Ich hingegen, ich backe gerne in der Vorweihnachtszeit mit meiner Mutter Weihnachtsgüezi: Mailänderli, Zimtsterne und Brunsli.
Gell, dieses Jahr machen wir nur Mailänderli, das sind die Besten. Am köstlichsten sind sie sowieso, wenn sie innen noch ein ganz klein wenig roh sind. Ganz ausgebacken sind sie zu trocken. Das magst du ja nicht so. Dieses Jahr bist du bei mir zuhause in der Küche, sonst war ich immer bei dir und Vater zuhause an Weihnachten. Komm, wir nehmen ein Gläschen Prosecco, dann geht es leichter bis schwungvoll. Erinnerst du dich an – wann war das, etwa 2008? – als wir etwas zu tief ins Glas geschaut hatten und gegen Mitternacht noch güezelten? Es ging fast zu und her wie bei der Muppet-Show: Smörrebröd, Smörrebröd, röm, pöm, pöm, pöm…. Zack, klirr. Ach was haben wir zusammen gelacht.
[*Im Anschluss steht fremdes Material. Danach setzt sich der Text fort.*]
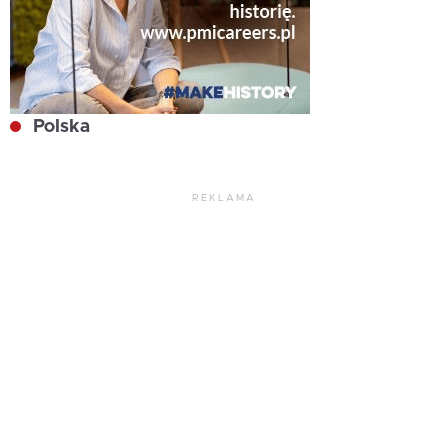
Polska
REKLAMA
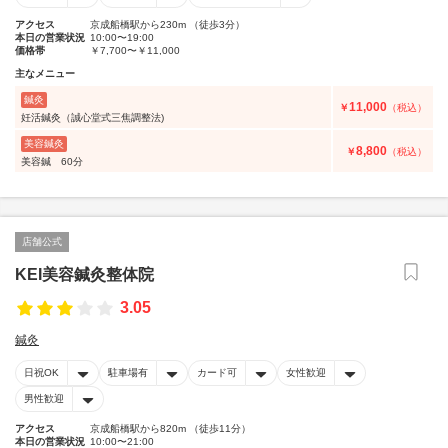
アクセス
京成船橋駅から230m （徒歩3分）
本日の営業状況
10:00〜19:00
価格帯
￥7,700〜￥11,000
主なメニュー
鍼灸
11,000
￥
（税込）
妊活鍼灸（誠心堂式三焦調整法)
美容鍼灸
8,800
￥
（税込）
美容鍼 60分
店舗公式
KEI美容鍼灸整体院
3.05
鍼灸
日祝OK
駐車場有
カード可
女性歓迎
男性歓迎
アクセス
京成船橋駅から820m （徒歩11分）
本日の営業状況
10:00〜21:00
So, ausgestochen sind sie, was meinst du, reichen 180 Grad, mit Ober- und Unterhitze oder doch eher Umluft? Acht Minuten sollten wohl reichen.
Die Mailänderli sind letzte Weihnachten gut geraten, genau richtig, ein ganz klein wenig roh innen. So wie sie wir beide, Mutter und ich, mögen. Die Küche ist schnell aufgeräumt.
Ich stelle das Porträtfoto meiner Mutter wieder auf die Kommode.
Viel zu früh bist du plötzlich von uns gegangen, von mir. Wie früher dein Weihnachtsbraten roch, habe ich leider vergessen.